EXERCISE OBJECTIVE. Rewrite the lines below as a numbered list, omitting any blank lines and leaving out the pictures.

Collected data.
—————

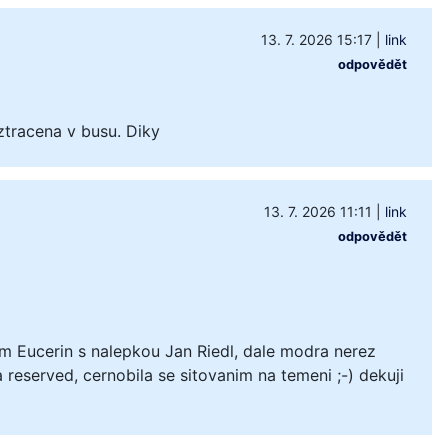
13. 7. 2026 15:17
|
link
odpovědět
ztracena v busu. Diky
13. 7. 2026 11:11
|
link
odpovědět
m Eucerin s nalepkou Jan Riedl, dale modra nerez
 reserved, cernobila se sitovanim na temeni ;-) dekuji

—————

TASK RESPONSE.
1. 13. 7. 2026 15:17
2. |
3. link
4. odpovědět
5. ztracena v busu. Diky
6. 13. 7. 2026 11:11
7. |
8. link
9. odpovědět
10. m Eucerin s nalepkou Jan Riedl, dale modra nerez
11.  reserved, cernobila se sitovanim na temeni ;-) dekuji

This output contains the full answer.